Es una realidad que no todos los hombres son opresores, muchos son grandes seres humanos que tienen el alma hermosa, tengo la suerte de vivir con uno, pero también es verdad que en términos generales al ser el hombre físicamente más grande y fuerte en su mayoría, esa fuerza que aparentemente no tiene uso, sí la tiene por el sólo hecho de existir.
El poseer más fuerza les da esa seguridad donde si algo sale mal ellos tienen el “gol de visitante”. Ellos poseen la última palabra: un golpe, una mirada, gritos de una voz más aguda. Probablemente no usan esa fuerza pero aún así amenazan con ella a sabiendas de que tienen ese último ticket ganador e inconsciente o conscientemente advierten a la mujer sobre ello para que esta se doblegue. Así, sin aparentemente ser violentos, lo son.
Bien sabe un ladrón que al decidir entre robar a una mujer que va pasando o un hombre, este último tiene ese boleto ganador que usará de ser necesario. Esa es una realidad y el inicio de mucho uso de violencia.
Otro factor que nos atañe a todos es la complicidad. Y con esto repito la frase de Desmond Tutu “si presentas una injusticia y actúas neutral, has elegido el lado del opresor”. En mi introspección descubrí que mi silencio también es una decisión. Y que tal vez esta madrugada que Carlos me dijo “¿Todo bien?” Debí decir “No, no todo está bien”. Y a que tal vez mi teclado sí deba de sonar fuerte y que mi bebé tenga un despertar a este tema.

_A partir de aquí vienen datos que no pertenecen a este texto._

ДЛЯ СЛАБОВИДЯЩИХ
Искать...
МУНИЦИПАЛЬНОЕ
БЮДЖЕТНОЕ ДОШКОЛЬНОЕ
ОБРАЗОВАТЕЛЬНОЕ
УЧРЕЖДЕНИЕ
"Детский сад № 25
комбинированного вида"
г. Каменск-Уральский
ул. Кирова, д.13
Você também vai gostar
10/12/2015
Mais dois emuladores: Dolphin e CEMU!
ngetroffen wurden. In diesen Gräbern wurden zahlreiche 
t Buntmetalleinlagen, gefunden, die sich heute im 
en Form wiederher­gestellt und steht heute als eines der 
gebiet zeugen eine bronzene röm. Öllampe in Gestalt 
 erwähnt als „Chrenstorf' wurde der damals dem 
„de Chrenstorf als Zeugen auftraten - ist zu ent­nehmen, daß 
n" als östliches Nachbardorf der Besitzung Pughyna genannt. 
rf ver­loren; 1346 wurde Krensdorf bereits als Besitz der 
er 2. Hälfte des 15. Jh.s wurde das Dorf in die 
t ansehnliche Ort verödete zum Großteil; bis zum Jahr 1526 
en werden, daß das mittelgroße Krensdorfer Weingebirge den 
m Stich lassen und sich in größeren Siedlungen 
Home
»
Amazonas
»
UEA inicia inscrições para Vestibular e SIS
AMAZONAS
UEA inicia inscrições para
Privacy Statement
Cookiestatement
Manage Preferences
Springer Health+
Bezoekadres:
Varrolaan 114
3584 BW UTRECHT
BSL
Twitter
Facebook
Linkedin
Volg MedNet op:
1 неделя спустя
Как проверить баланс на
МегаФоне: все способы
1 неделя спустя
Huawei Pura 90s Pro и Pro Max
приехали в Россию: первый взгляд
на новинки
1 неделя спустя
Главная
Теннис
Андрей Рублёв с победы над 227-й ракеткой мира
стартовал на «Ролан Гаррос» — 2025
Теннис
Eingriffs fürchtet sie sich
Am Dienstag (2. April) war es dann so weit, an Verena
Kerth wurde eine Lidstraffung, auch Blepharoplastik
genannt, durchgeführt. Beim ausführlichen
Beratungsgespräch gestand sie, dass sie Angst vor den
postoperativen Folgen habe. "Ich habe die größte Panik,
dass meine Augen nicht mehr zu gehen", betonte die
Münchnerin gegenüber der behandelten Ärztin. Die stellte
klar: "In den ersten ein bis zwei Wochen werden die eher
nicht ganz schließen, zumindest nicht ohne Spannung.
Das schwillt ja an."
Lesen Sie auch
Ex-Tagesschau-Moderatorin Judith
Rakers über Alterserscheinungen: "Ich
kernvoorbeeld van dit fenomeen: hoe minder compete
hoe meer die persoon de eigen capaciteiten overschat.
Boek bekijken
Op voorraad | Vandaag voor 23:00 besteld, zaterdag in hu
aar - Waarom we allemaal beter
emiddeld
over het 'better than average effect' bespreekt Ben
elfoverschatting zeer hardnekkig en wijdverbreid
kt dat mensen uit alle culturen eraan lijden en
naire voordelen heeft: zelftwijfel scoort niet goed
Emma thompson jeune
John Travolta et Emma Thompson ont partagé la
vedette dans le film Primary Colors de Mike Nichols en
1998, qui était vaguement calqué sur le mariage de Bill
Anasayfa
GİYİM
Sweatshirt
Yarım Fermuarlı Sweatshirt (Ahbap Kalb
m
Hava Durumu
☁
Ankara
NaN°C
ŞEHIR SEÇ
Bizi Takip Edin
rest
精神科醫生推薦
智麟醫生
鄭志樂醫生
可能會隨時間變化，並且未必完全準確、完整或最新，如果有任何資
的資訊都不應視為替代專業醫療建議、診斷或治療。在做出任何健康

¿Cómo terminar este escrito que representa la unión a un movimiento que aunque no acaba de iniciar sigue pidiendo lo mismo de tantos años atrás? Reclamando nuestro derecho a expresar lo que muchas ya no pueden y empatizar con las que siguen calladas e intentar unirnos para que con esa fuerza, esta generación sea la que viva ese espacio añorado donde puede existir nuestra voz.
Es hora de que el violador que está de fiesta, sin castigo, sin ser señalado y con el pan en la mesa, la navidad en familia y el silencio de sus actos en el alma de todos, termine con su reinado. Es hora de cortarle la llave de acceso a más niñas y mujeres. ¡Ni una más!
En un mundo que se dice civilizado es hora de ver este problema como plural y como nuestro e incluso también, incluir en las víctimas a la Madre Naturaleza; y desde esa consciencia logremos identificar el papel que estamos jugando en esta historia y logremos pasar a la acción. Porque si ante una injusticia no hacemos nada, estamos del lado del opresor.